**WHAT TO DO:**
Copy out exactly the lines from the start of the data to the line containing "My LinkedIn". Include both.

Dataset entries
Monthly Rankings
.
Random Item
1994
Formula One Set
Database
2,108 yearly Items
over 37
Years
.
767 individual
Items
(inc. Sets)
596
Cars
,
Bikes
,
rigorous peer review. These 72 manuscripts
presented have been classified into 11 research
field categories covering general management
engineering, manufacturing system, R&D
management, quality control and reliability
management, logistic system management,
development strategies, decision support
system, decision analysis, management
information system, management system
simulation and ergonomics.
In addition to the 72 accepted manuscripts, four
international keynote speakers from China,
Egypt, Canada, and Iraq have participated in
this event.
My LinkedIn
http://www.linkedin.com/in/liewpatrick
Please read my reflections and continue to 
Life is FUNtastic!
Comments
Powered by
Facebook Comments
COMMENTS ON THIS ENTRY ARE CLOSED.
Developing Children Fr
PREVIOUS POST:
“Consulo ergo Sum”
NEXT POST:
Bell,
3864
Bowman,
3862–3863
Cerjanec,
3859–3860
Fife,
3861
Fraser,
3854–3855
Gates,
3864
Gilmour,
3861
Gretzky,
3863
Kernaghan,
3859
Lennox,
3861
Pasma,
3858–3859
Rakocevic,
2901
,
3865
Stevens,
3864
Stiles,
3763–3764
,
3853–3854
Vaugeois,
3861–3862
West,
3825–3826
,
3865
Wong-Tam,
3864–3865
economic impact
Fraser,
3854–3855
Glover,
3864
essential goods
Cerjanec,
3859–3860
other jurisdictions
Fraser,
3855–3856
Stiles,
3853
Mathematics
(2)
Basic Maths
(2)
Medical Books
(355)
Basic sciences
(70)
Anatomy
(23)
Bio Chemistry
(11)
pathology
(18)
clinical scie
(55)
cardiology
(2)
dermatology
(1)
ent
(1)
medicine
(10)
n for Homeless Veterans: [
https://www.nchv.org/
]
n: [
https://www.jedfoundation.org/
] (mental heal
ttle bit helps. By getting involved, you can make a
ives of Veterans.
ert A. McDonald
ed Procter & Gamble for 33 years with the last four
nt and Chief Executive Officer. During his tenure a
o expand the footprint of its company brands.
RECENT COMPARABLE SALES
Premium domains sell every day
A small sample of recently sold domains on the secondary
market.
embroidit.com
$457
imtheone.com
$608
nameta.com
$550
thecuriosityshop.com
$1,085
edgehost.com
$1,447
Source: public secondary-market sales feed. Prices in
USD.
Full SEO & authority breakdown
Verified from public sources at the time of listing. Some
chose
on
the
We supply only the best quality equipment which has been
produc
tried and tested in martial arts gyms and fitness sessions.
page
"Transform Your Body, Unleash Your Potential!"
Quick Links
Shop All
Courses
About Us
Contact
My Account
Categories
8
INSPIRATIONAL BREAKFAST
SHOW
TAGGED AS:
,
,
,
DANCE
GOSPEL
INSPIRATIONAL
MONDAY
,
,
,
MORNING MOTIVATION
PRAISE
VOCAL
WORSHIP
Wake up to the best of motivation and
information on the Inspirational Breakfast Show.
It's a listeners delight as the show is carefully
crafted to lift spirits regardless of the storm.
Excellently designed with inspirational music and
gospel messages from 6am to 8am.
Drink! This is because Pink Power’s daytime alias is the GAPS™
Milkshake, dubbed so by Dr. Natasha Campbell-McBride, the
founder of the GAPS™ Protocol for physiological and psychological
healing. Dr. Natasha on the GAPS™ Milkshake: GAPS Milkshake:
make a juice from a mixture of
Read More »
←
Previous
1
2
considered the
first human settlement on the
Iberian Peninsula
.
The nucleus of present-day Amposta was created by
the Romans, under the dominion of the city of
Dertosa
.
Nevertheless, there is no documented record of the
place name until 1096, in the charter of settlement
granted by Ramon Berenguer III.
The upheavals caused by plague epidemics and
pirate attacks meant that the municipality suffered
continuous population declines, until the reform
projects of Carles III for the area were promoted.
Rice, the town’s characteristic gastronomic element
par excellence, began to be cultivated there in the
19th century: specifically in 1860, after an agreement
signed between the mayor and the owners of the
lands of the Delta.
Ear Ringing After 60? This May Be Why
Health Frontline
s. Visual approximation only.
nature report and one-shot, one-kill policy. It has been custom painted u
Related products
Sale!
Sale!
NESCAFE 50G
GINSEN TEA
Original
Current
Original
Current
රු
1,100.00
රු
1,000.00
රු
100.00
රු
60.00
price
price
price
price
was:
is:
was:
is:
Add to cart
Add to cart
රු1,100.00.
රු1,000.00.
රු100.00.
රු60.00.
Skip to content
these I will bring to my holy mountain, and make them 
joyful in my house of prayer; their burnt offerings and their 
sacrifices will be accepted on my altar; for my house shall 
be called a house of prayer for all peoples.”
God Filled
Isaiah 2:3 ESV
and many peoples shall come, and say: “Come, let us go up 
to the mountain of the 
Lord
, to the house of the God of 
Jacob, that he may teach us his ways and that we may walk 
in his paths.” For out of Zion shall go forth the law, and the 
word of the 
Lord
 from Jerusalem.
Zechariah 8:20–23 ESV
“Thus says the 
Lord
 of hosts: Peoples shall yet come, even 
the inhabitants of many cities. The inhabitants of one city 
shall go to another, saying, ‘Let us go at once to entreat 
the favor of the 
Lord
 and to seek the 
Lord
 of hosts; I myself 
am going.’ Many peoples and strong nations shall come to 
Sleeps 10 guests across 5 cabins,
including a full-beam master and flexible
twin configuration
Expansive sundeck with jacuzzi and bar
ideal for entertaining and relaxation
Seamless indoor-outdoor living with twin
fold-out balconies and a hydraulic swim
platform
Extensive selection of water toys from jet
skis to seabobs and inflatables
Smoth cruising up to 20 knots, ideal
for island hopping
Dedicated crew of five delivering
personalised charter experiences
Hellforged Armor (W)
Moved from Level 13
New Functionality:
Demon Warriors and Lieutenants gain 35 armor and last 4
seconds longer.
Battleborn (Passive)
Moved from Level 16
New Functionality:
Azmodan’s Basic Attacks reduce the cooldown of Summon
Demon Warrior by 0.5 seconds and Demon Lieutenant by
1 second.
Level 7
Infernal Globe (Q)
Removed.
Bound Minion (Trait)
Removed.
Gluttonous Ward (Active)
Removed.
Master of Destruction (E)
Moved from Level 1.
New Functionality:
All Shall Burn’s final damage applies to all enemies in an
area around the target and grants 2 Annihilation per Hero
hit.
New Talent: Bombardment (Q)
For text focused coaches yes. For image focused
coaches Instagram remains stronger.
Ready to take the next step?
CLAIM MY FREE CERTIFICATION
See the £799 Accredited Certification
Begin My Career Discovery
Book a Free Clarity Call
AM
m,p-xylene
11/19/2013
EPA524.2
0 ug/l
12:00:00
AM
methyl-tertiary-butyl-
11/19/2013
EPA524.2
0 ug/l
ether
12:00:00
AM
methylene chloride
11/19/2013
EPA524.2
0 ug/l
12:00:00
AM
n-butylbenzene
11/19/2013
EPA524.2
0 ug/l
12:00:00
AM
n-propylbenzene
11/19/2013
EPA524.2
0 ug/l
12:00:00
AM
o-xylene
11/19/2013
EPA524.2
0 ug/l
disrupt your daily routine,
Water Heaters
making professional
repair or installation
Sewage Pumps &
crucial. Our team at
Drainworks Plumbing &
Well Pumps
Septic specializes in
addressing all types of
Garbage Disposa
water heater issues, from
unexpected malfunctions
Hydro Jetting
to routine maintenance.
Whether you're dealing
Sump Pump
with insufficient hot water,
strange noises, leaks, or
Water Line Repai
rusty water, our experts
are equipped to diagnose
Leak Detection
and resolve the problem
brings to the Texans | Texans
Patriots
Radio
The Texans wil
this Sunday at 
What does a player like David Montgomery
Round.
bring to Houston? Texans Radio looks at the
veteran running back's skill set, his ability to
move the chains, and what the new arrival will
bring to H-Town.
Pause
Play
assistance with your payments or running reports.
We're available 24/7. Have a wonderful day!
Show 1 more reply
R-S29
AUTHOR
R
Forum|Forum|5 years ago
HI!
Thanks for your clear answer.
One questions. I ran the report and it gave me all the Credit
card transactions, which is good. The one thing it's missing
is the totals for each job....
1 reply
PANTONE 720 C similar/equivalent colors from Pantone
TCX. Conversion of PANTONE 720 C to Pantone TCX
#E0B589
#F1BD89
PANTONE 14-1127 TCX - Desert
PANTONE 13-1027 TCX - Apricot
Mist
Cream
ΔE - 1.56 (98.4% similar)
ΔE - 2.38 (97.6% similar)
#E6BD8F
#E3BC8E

**OUTPUT FOR THIS TASK:**
Monthly Rankings
.
Random Item
1994
Formula One Set
Database
2,108 yearly Items
over 37
Years
.
767 individual
Items
(inc. Sets)
596
Cars
,
Bikes
,
rigorous peer review. These 72 manuscripts
presented have been classified into 11 research
field categories covering general management
engineering, manufacturing system, R&D
management, quality control and reliability
management, logistic system management,
development strategies, decision support
system, decision analysis, management
information system, management system
simulation and ergonomics.
In addition to the 72 accepted manuscripts, four
international keynote speakers from China,
Egypt, Canada, and Iraq have participated in
this event.
My LinkedIn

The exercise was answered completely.